:: TASK GOAL ::
Rewrite all of the data below as a single numbered list with one line per number, leaving out any blank lines.

— start of MATERIAL FOR THIS TASK —

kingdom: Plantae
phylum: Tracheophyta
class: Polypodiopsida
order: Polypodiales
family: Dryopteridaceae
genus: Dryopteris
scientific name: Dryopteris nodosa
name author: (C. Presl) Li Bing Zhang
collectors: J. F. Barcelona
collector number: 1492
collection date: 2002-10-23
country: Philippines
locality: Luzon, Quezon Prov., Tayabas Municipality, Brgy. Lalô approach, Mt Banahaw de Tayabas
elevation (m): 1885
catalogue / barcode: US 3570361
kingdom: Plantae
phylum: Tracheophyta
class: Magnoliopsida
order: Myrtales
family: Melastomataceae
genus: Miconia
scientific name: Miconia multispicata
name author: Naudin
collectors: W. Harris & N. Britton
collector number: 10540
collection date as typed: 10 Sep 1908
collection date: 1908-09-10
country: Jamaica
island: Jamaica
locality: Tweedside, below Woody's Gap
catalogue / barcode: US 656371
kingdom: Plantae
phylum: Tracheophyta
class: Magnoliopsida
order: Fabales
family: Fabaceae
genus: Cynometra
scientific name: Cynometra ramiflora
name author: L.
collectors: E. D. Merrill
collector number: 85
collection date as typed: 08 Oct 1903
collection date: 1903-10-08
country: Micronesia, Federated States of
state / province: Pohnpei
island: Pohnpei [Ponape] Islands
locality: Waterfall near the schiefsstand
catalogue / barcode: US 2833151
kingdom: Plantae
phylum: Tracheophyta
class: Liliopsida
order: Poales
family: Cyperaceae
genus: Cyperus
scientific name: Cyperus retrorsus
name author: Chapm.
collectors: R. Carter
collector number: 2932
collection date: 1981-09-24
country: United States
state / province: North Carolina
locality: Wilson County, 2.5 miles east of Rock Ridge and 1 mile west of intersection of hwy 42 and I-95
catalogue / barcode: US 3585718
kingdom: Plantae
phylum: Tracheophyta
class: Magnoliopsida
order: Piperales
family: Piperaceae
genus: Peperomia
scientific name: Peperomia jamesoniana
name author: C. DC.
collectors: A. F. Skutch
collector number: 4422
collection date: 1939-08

— end of MATERIAL FOR THIS TASK —

:: RESULT ::
1. kingdom: Plantae
2. phylum: Tracheophyta
3. class: Polypodiopsida
4. order: Polypodiales
5. family: Dryopteridaceae
6. genus: Dryopteris
7. scientific name: Dryopteris nodosa
8. name author: (C. Presl) Li Bing Zhang
9. collectors: J. F. Barcelona
10. collector number: 1492
11. collection date: 2002-10-23
12. country: Philippines
13. locality: Luzon, Quezon Prov., Tayabas Municipality, Brgy. Lalô approach, Mt Banahaw de Tayabas
14. elevation (m): 1885
15. catalogue / barcode: US 3570361
16. kingdom: Plantae
17. phylum: Tracheophyta
18. class: Magnoliopsida
19. order: Myrtales
20. family: Melastomataceae
21. genus: Miconia
22. scientific name: Miconia multispicata
23. name author: Naudin
24. collectors: W. Harris & N. Britton
25. collector number: 10540
26. collection date as typed: 10 Sep 1908
27. collection date: 1908-09-10
28. country: Jamaica
29. island: Jamaica
30. locality: Tweedside, below Woody's Gap
31. catalogue / barcode: US 656371
32. kingdom: Plantae
33. phylum: Tracheophyta
34. class: Magnoliopsida
35. order: Fabales
36. family: Fabaceae
37. genus: Cynometra
38. scientific name: Cynometra ramiflora
39. name author: L.
40. collectors: E. D. Merrill
41. collector number: 85
42. collection date as typed: 08 Oct 1903
43. collection date: 1903-10-08
44. country: Micronesia, Federated States of
45. state / province: Pohnpei
46. island: Pohnpei [Ponape] Islands
47. locality: Waterfall near the schiefsstand
48. catalogue / barcode: US 2833151
49. kingdom: Plantae
50. phylum: Tracheophyta
51. class: Liliopsida
52. order: Poales
53. family: Cyperaceae
54. genus: Cyperus
55. scientific name: Cyperus retrorsus
56. name author: Chapm.
57. collectors: R. Carter
58. collector number: 2932
59. collection date: 1981-09-24
60. country: United States
61. state / province: North Carolina
62. locality: Wilson County, 2.5 miles east of Rock Ridge and 1 mile west of intersection of hwy 42 and I-95
63. catalogue / barcode: US 3585718
64. kingdom: Plantae
65. phylum: Tracheophyta
66. class: Magnoliopsida
67. order: Piperales
68. family: Piperaceae
69. genus: Peperomia
70. scientific name: Peperomia jamesoniana
71. name author: C. DC.
72. collectors: A. F. Skutch
73. collector number: 4422
74. collection date: 1939-08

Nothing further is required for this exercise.